* _Problem statement_:
Starting at the first line of the entries below, please return exactly each line up to and including the one with "index dip: (176, 119)"; pictures stay out.

Task input START

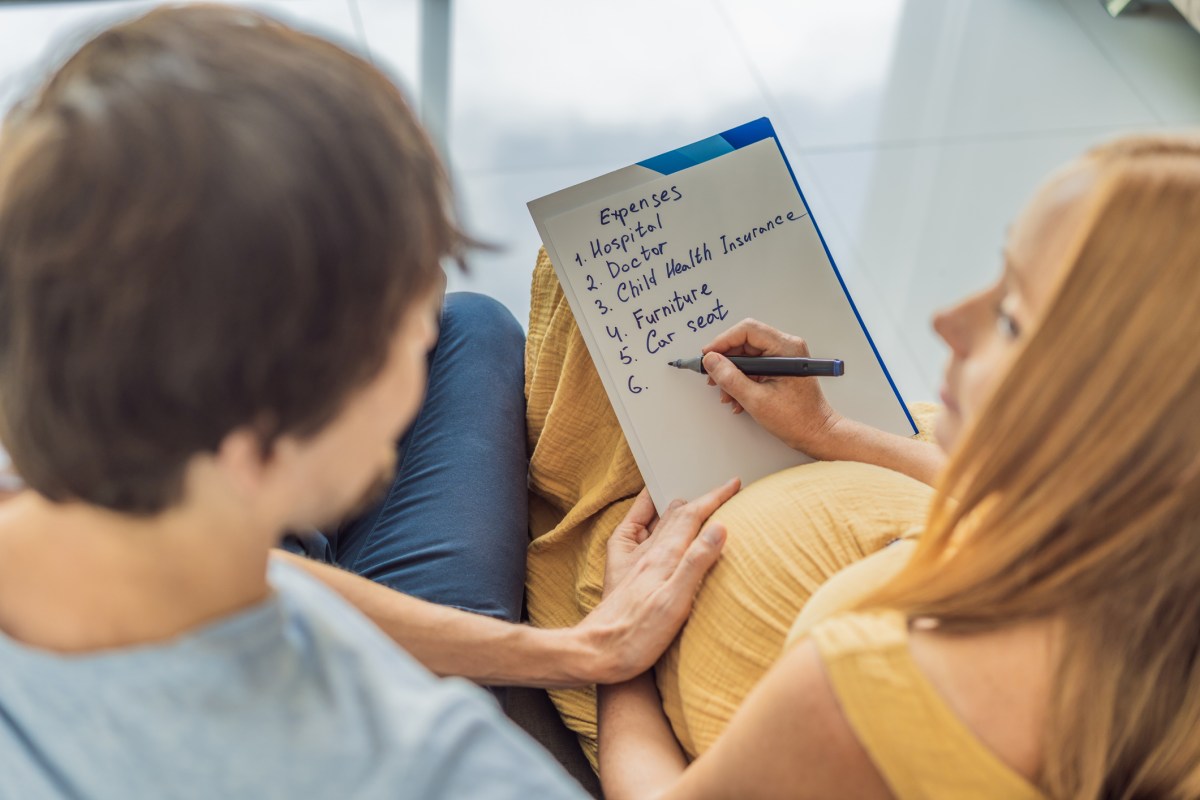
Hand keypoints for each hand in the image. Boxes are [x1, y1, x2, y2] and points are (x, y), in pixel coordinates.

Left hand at [580, 479, 739, 683]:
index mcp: (662, 557)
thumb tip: (718, 528)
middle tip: (722, 491)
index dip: (714, 497)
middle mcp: (646, 553)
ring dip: (680, 510)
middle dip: (701, 500)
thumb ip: (696, 563)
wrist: (596, 654)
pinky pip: (636, 537)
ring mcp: (633, 562)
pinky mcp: (622, 574)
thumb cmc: (635, 637)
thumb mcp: (675, 604)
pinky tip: (648, 521)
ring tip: (693, 502)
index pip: (692, 516)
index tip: (733, 485)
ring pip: (659, 524)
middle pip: (677, 515)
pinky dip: (647, 521)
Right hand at [701, 318, 846, 458]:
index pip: (747, 330)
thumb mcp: (756, 400)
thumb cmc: (798, 419)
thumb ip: (730, 378)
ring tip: (726, 393)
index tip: (708, 355)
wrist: (816, 433)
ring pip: (748, 356)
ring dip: (733, 374)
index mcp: (786, 348)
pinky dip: (743, 380)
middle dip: (726, 361)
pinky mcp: (781, 368)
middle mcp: (787, 347)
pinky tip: (738, 397)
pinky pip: (755, 366)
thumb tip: (711, 362)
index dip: (723, 341)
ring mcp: (784, 357)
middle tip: (712, 376)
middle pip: (746, 342)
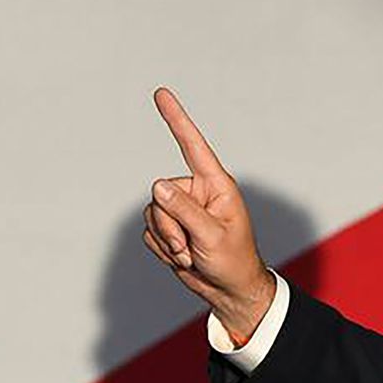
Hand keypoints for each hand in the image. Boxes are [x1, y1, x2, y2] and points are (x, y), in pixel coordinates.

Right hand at [146, 87, 275, 341]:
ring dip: (167, 241)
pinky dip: (162, 249)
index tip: (161, 93)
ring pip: (152, 214)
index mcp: (215, 185)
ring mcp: (181, 209)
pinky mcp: (170, 227)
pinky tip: (182, 258)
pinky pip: (149, 232)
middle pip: (161, 194)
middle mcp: (196, 191)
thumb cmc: (233, 260)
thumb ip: (185, 211)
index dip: (176, 119)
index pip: (192, 145)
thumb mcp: (212, 236)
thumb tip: (157, 185)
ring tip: (190, 254)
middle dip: (170, 226)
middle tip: (189, 248)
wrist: (228, 289)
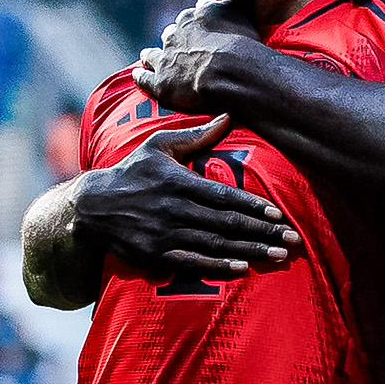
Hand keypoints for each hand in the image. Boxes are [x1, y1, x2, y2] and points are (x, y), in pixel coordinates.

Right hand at [69, 116, 298, 276]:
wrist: (92, 207)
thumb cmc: (132, 171)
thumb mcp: (158, 146)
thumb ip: (195, 134)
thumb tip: (228, 115)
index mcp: (179, 182)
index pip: (223, 196)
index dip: (253, 206)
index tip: (279, 214)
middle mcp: (175, 209)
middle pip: (227, 223)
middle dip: (263, 232)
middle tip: (293, 240)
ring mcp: (166, 234)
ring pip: (216, 245)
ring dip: (250, 251)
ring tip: (278, 255)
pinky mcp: (156, 255)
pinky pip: (193, 263)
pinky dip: (219, 266)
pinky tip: (243, 268)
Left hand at [133, 0, 261, 114]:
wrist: (231, 73)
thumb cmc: (241, 45)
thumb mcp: (235, 15)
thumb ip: (217, 7)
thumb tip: (202, 3)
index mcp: (191, 18)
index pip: (188, 20)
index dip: (193, 28)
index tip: (198, 35)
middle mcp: (174, 36)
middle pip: (169, 36)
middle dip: (174, 41)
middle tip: (181, 49)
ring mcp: (165, 60)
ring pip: (151, 55)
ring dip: (151, 56)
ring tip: (149, 58)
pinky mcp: (160, 83)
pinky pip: (144, 78)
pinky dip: (140, 76)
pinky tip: (138, 75)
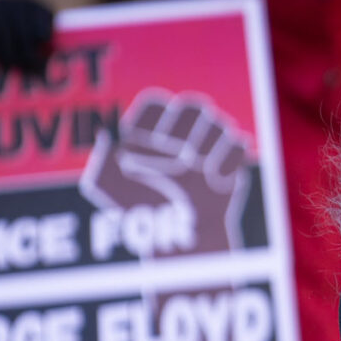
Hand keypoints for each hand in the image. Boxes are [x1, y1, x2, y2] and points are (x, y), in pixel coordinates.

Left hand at [81, 91, 253, 253]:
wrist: (174, 236)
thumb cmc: (139, 207)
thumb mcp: (108, 182)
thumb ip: (102, 156)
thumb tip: (107, 133)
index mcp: (155, 126)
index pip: (155, 104)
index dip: (147, 121)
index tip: (134, 145)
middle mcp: (186, 129)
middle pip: (191, 106)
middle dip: (180, 130)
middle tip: (170, 157)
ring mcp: (212, 144)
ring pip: (217, 124)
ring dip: (204, 144)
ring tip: (192, 167)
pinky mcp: (232, 163)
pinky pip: (238, 145)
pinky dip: (227, 160)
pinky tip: (213, 179)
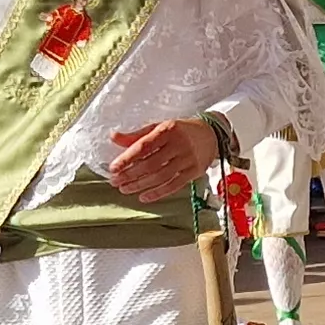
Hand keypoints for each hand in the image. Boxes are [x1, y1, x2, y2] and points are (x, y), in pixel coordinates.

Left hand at [104, 119, 220, 201]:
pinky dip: (158, 193)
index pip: (143, 146)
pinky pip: (174, 185)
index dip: (127, 159)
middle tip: (116, 181)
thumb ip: (137, 135)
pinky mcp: (194, 171)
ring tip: (125, 189)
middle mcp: (179, 144)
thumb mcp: (159, 127)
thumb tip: (114, 137)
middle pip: (151, 164)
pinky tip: (144, 197)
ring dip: (141, 185)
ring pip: (161, 176)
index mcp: (167, 130)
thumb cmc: (181, 131)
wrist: (211, 134)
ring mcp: (188, 159)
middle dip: (131, 175)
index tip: (114, 168)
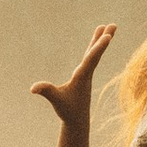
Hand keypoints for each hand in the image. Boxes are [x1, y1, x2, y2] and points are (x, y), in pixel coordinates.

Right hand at [30, 24, 116, 146]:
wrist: (77, 121)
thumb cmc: (67, 110)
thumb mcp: (56, 100)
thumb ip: (46, 91)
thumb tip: (33, 88)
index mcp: (81, 77)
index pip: (91, 59)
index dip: (99, 47)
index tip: (108, 36)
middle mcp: (87, 73)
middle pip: (96, 53)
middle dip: (104, 39)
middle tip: (113, 25)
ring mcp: (87, 74)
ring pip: (95, 53)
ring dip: (100, 40)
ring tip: (108, 26)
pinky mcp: (84, 75)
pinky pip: (91, 57)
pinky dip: (94, 47)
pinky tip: (97, 41)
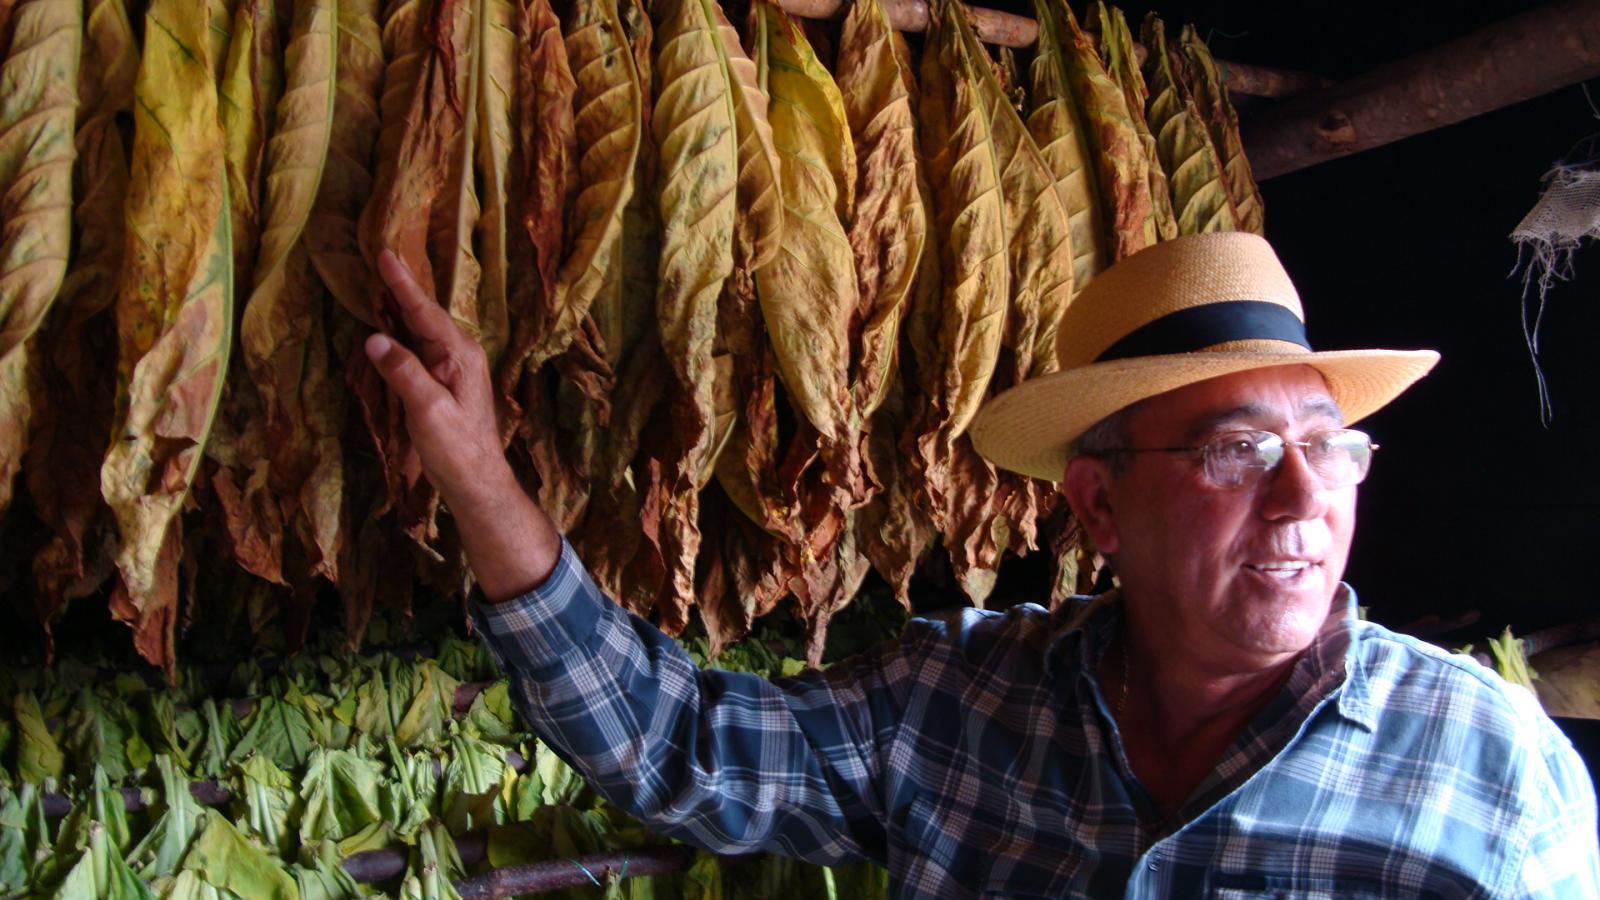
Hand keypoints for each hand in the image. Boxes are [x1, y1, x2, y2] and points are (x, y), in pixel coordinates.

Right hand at [365, 250, 559, 599]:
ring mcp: (455, 368)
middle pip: (426, 313)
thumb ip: (403, 372)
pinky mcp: (447, 383)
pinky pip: (421, 346)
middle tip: (382, 256)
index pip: (424, 311)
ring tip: (383, 282)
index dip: (402, 283)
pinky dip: (404, 331)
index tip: (384, 253)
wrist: (477, 480)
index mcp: (459, 354)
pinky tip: (393, 327)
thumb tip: (375, 338)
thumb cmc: (455, 448)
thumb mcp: (427, 410)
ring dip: (403, 307)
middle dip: (403, 287)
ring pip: (424, 329)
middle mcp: (460, 354)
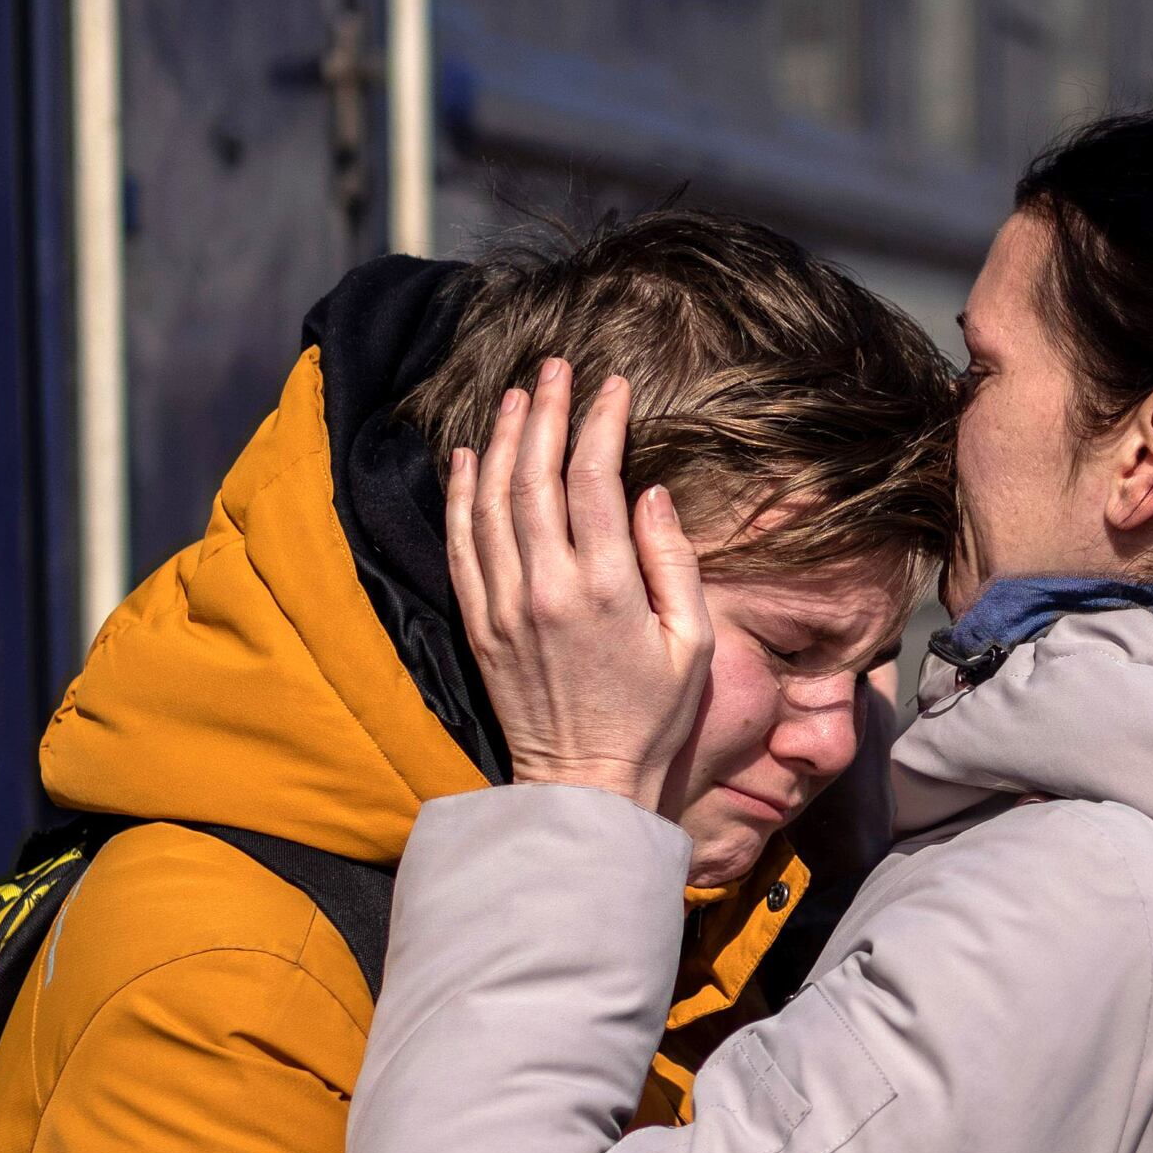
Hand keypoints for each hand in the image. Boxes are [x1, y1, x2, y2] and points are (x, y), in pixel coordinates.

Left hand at [444, 361, 710, 805]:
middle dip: (548, 411)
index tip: (612, 385)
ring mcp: (504, 606)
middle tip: (556, 367)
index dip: (601, 423)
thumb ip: (673, 563)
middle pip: (535, 476)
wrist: (583, 784)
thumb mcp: (692, 644)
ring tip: (517, 395)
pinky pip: (460, 544)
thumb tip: (650, 495)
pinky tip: (470, 456)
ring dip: (503, 440)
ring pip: (491, 500)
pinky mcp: (478, 624)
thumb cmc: (653, 718)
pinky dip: (461, 493)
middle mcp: (546, 589)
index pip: (594, 480)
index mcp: (606, 590)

Task input END

* _Result for this task_:
Hand keypoints for each hand in the image. Boxes are [x1, y1, x2, y2] and points are (x, y), in pixel coordinates.

Left hand at [580, 479, 739, 683]:
index mcp: (662, 557)
thumb tip: (718, 528)
middle tip: (722, 491)
index dip: (714, 497)
middle mcp: (646, 553)
ring dip: (680, 510)
middle dip: (701, 500)
thumb ip: (696, 563)
wrist: (596, 654)
pinky pip: (636, 537)
ring mcp: (633, 562)
pinky mcp: (622, 574)
thumb cmc: (635, 637)
thumb mcp: (675, 604)
pinky tip: (648, 521)
ring tip: (693, 502)
index pip: (692, 516)
index tip: (733, 485)
ring pip: (659, 524)
middle pip: (677, 515)
pinky dip: (647, 521)
Right hand at [701, 318, 846, 458]:
index pip: (747, 330)
thumb mcp: (756, 400)
thumb cmc: (798, 419)
thumb ip: (730, 378)
ring tip: (726, 393)
index tip: (708, 355)
wrist: (816, 433)
ring pip: (748, 356)
ring dip: (733, 374)
index mcp: (786, 348)
pinky dip: (743, 380)
middle dip: (726, 361)
pinky mcp: (781, 368)
middle mcp: (787, 347)
pinky tip: (738, 397)
pinky pip: (755, 366)
thumb tip: (711, 362)
index dip: (723, 341)
ring mcp: (784, 357)
middle tip: (712, 376)
middle pip: (746, 342)
Hand keypoints for each hand in the image. Boxes are [x1, y1, x2, y2] and points are (x, y), in pixel coordinates.

Right hand at [146, 87, 275, 341]:
ring dip: (167, 241)
pinky dip: (162, 249)
index tip: (161, 93)
ring pip: (152, 214)
index mcp: (215, 185)
ring mcp: (181, 209)
pinky mcp: (170, 227)
pinky tip: (182, 258)
pinky pip: (149, 232)
middle pip: (161, 194)
middle mcp: (196, 191)
thumb cmc: (233, 260)
thumb ip: (185, 211)
index dip: (176, 119)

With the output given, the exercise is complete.